Herkesin çok dikkatli ve tedbirli olması şart. Her sınıfa dezenfektan takılmalı ve sürekli olarak öğrencilerin kendilerini dezenfekte etmeleri sağlanmalı. Sınıflar 1-2 saat arayla dezenfekte edilip temizlenmeli, maske kullanımı herkes için zorunlu olmalı ve eğer mümkünse sınıflardaki kişi sayısı azaltılmalı. Bu sayede virüsün önüne geçilebilir.
Şu an eğitimi nasıl sağlıyorsunuz? Verimli oluyor mu?
Eğitimi EBA TV üzerinden sağlıyorum. Öğrencilerim ile imkânlar el verdiğince ders konularını işliyorum fakat verim konusunda tabii ki okulda verilen yüz yüze eğitimin yerini tuttuğunu pek söyleyemem.
Öğrencilerin salgına ve okulların kapanmasına tepkisi nasıl oldu?
Açıkçası başta hepimiz kısa süreli bir tatil bekliyorduk, 1-2 hafta gibi. Fakat salgın patlak verdikten sonra, özellikle de 20 yaş altında oldukları için okulu çok özlediklerini ve evde bunaldıklarını belirttiler.
Karne alma işlemi nasıl olacak? Sınıf geçme kalma gibi durumları nasıl halledeceksiniz?

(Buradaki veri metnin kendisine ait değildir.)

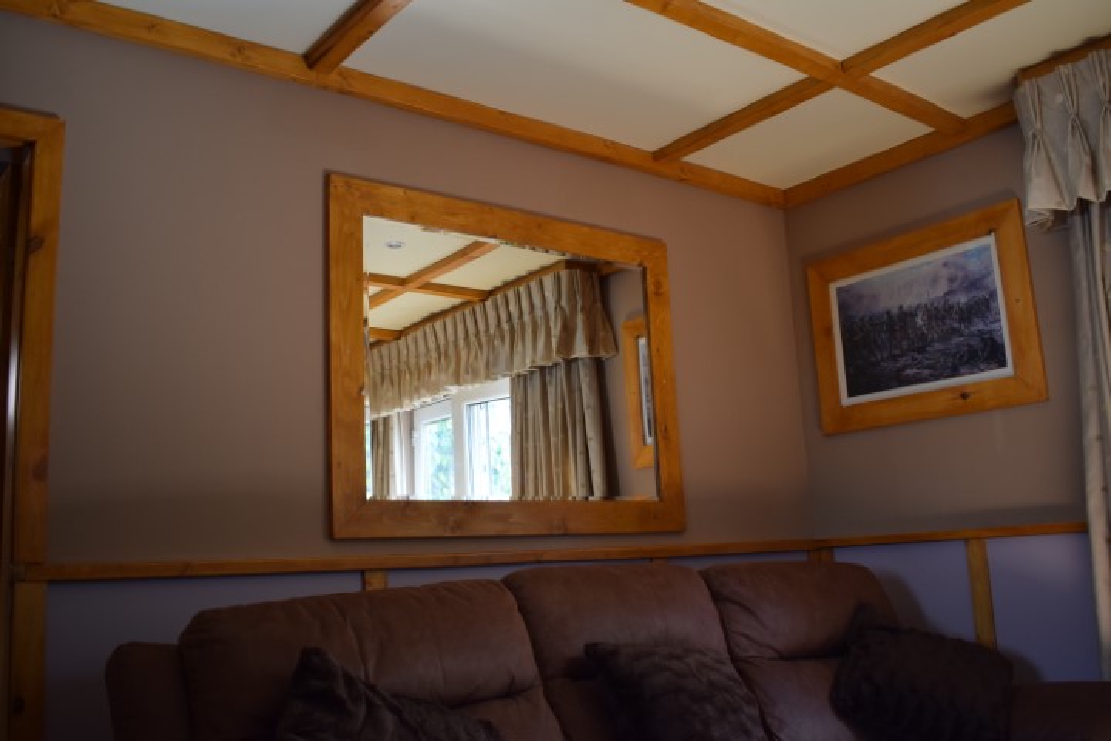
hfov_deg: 57.2
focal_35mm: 33
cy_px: 370
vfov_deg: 40.0
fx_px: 1018
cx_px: 556
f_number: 4
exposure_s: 1/60
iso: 560
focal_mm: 22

Karne alma işlemi olmayacak zannediyorsam. Dijital ortamdan veya Eylül ayında okul açıldığında elden alırlar. Bu dönem notları girilmediği için hepsi ilk dönemin notlarını alacak yani ilk dönem aldıkları karnelerin aynısını alacaklar. Sınıf geçme kalma konusunda ise bildiğim kadarıyla sadece ilk dönemden devamsızlık sınırını aşıp buna bir mazeret göstermeyen öğrenciler kalacak. Fakat sonrasında karar değişir mi, yeni bir metot gelir mi şu anlık bilemiyorum.
Bir sonraki eğitim-öğretim yılında öğrencilere Koronavirüs ile ilgili yapılması gerekenleri ve tedbirleri anlatan bir ders, içerik veya seminer olabilir mi?
Bence olmalı ki yüksek ihtimal bu bir seminer eşliğinde yapılır. Bilgilendirici, görsel açıdan zenginlik içeren metinlerle hazırlanmış bir broşür de mutlaka faydalı olacaktır diye düşünüyorum.
öğrencilere iletmek istediğiniz bir tavsiye var mı?
Kendilerine çok dikkat etsinler, hijyen konusuna çok ama çok önem versinler. Kalabalık ortamlardan kaçınsınlar, şimdilik arkadaş görüşmelerini ertelesinler. Unutmayalım ki taşıyıcı olmak yüzlerce hatta binlerce insanı enfekte edebilir. Bol bol kitap okusunlar, kendilerine önem göstersinler. Bu günler mutlaka geçecek ve normal hayatımıza döneceğiz. Umuyorum ki her şey güzel olur ve sağlıklı günlerde görüşürüz.